§ Assignment
Copy out the records precisely, omitting pictures.
[Exercise material Boundary: Start]
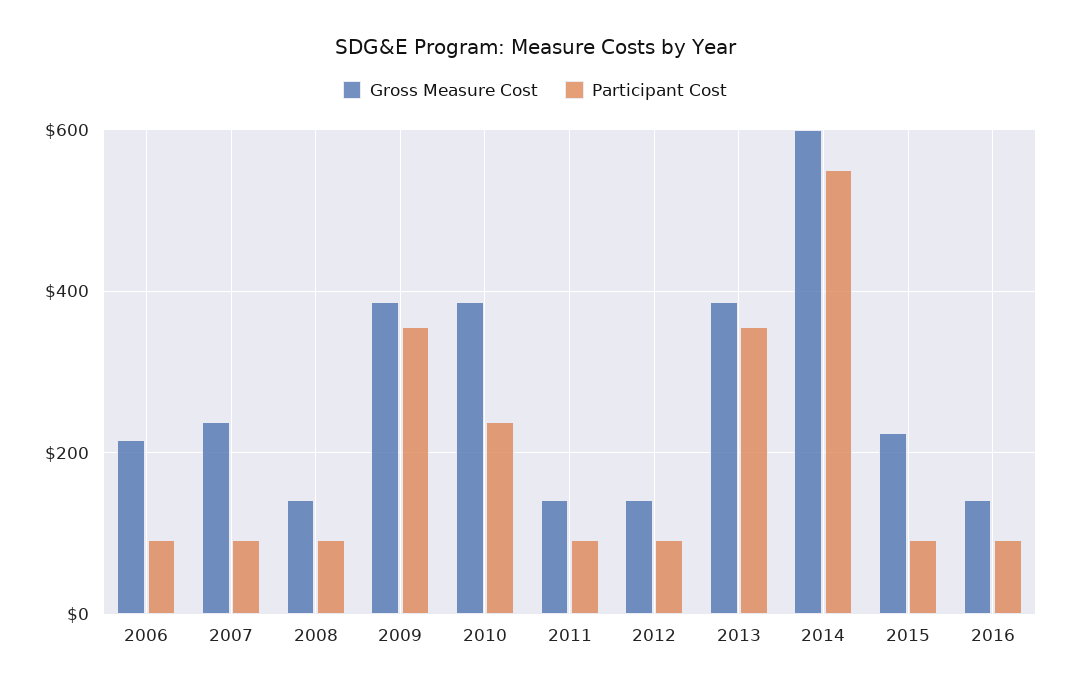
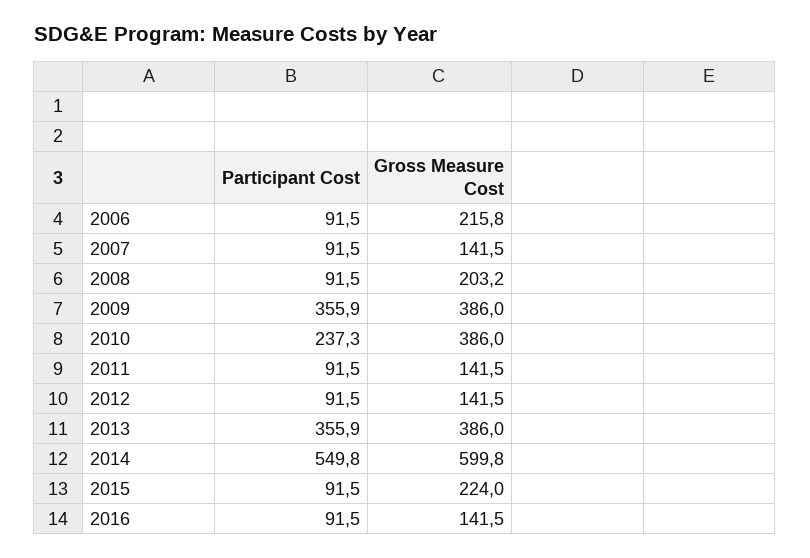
Gross Measure Cost, 2007: 240 -> 141.5
Gross Measure Cost, 2008: 140 -> 203.2

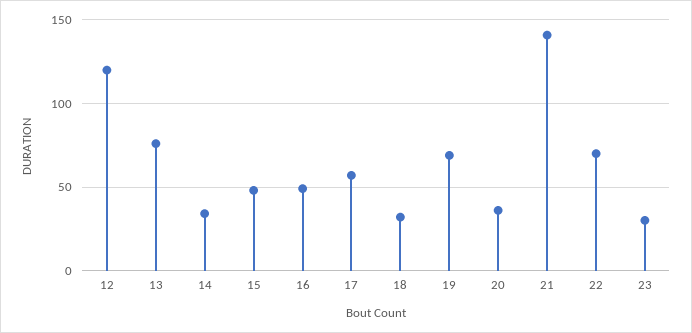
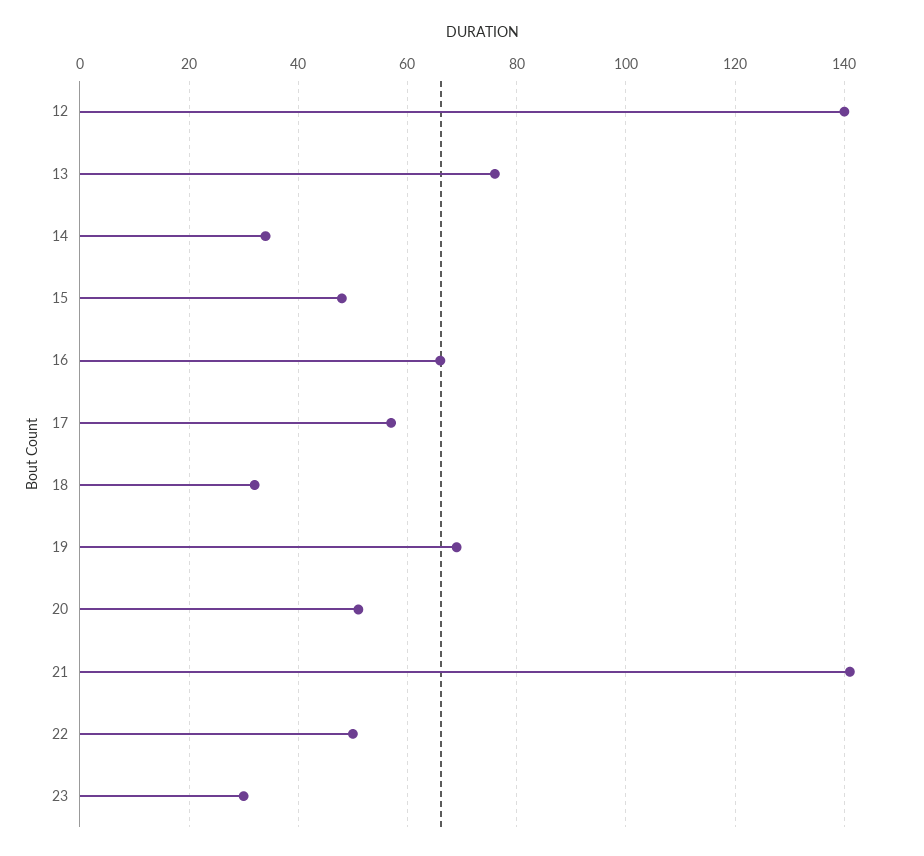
12: 120 -> 140
16: 50 -> 65
20: 35 -> 50
22: 70 -> 50

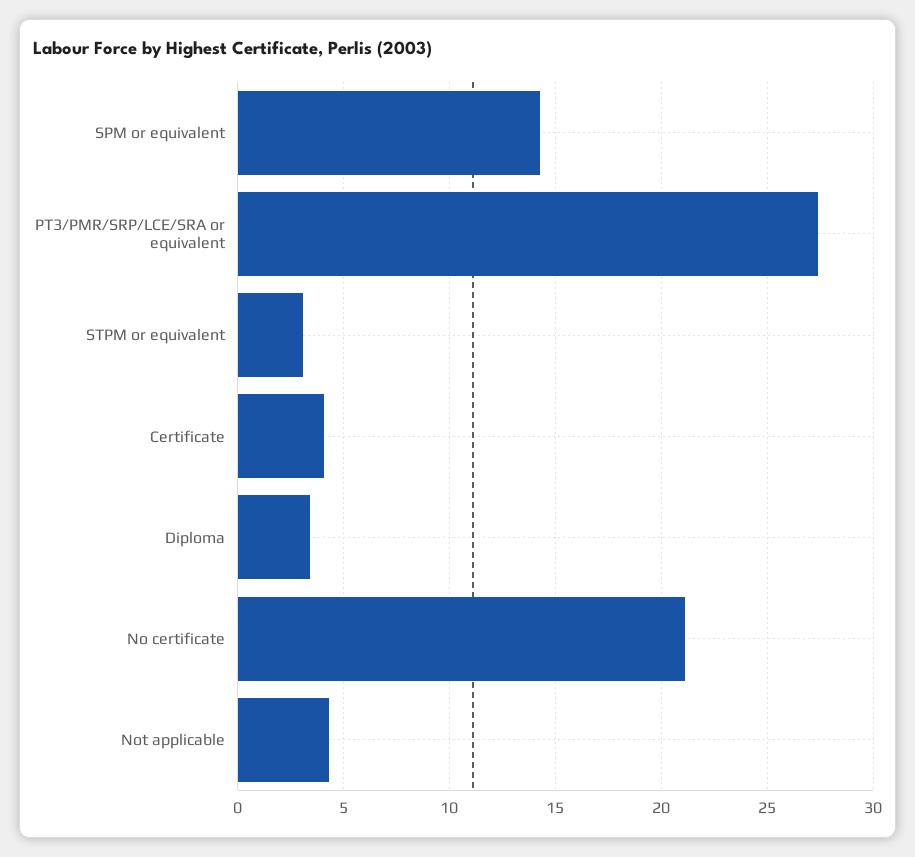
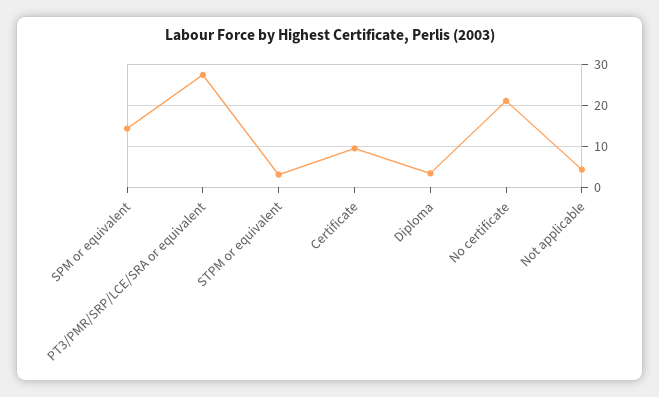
Certificate: 4 -> 10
[Exercise material Boundary: End]
§ Solution for this exercise
Gross Measure Cost, 2007: 240 -> 141.5
Gross Measure Cost, 2008: 140 -> 203.2

12: 120 -> 140
16: 50 -> 65
20: 35 -> 50
22: 70 -> 50

Certificate: 4 -> 10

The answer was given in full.